Agus Martowardoyo, Gubernur BI dalam keterangannya bergitu yakin akan fundamental ekonomi Indonesia saat ini dan salah satu indikatornya adalah dana yang masuk cukup banyak selama kurun waktu 3 bulan terakhir yang mencapai 57 triliun.
Namun perkembangan ini harus dicermati dengan baik, karena Rupiah terus mengalami pelemahan hingga ke level 13.000 dan ekspor cenderung stagnan tanpa perubahan yang berarti. Kalau dikaji dana yang masuk ini sebagian besar membeli SUN dan investasi pasar modal yang bisa digolongkan sebagai "hot money" artinya dana ini pun bisa segera keluar dari Indonesia dengan cepat apabila investor melihat keadaan yang kurang menguntungkan terjadi.
Melihat kondisi penegakan hukum dan kisruh politik yang kian tidak menentu, sangat mungkin terjadi keluarnya dana ini dalam waktu singkat dan akan terjadi beban kepada nilai tukar dengan semakin melemahnya rupiah dan secara psikologis masyarakat bisa terbawa untuk juga ikut menukar ke USD.
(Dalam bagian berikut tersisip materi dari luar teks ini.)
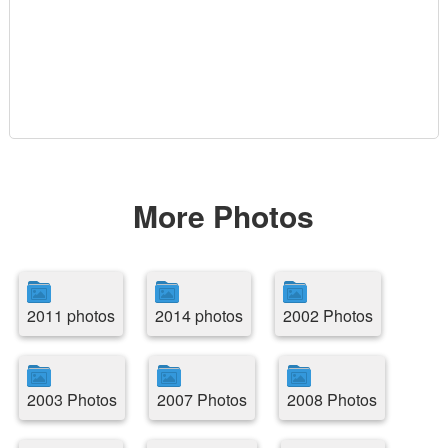
More Photos
2011 photos
2014 photos
2002 Photos
2003 Photos
2007 Photos
2008 Photos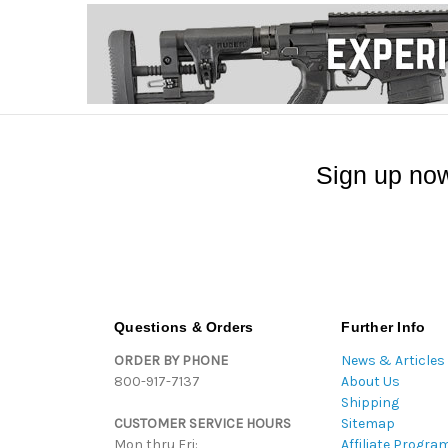
Sign up now
Questions & Orders
Further Info
ORDER BY PHONE
News & Articles
800-917-7137
About Us
Shipping
CUSTOMER SERVICE HOURS
Sitemap
Mon thru Fri:
Affiliate Progra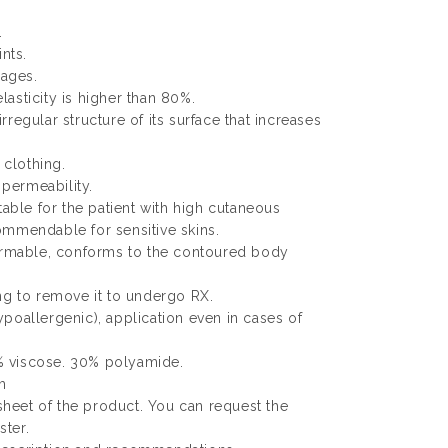
.
ints.
ages.
elasticity is higher than 80%.
 irregular structure of its surface that increases
 clothing.
 permeability.
table for the patient with high cutaneous
ommendable for sensitive skins.
formable, conforms to the contoured body
ng to remove it to undergo RX.
poallergenic), application even in cases of
 viscose. 30% polyamide.
m
 sheet of the product. You can request the
ter.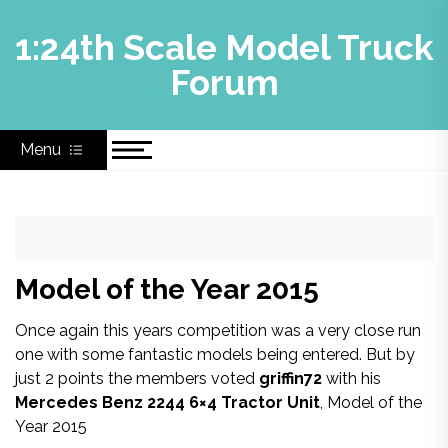
Skip
to
1:24th Scale Model Truck
content
Forum
Menu
Model of the Year 2015
Once again this years competition was a very close run
one with some fantastic models being entered. But by
just 2 points the members voted
griffin72
with his
Mercedes Benz 2244 6×4 Tractor Unit
, Model of the
Year 2015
Jokowi harus memastikan kebijakan yang baik dengan luar negeri dan negara sahabat karena sangat mungkin mereka akan melakukan manuver di sektor kapital sebagai balasannya khususnya untuk kebijakan tanpa kompromi menghukum mati pengedar narkoba warga negara sahabat. Hal lainnya adalah semakin tidak jelasnya komitmen Jokowi untuk memerangi korupsi berdasarkan banyaknya kebijakannya yang tidak pro rakyat. Jokowi dianggap lamban dan tidak mampu memutuskan dengan cepat.
Jokowi jangan sampai berpikir kalau kebijakan luar negeri dan penegakan hukum tidak ada hubungannya dengan ekonomi dan belajar dari kesalahan rejim Soeharto atau orde baru. Hot money bisa menjadi faktor yang digunakan untuk mempengaruhi investor yang bisa ikutan terbawa ke luar dan membuat semakin beratnya nilai tukar rupiah yang pada akhirnya sangat mungkin terjadi inflasi yang besar oleh karena "cost push" sebagai akibat pelemahan nilai tukar rupaih. Ketergantungan akan impor bahan baku Indonesia masih relatif cukup tinggi.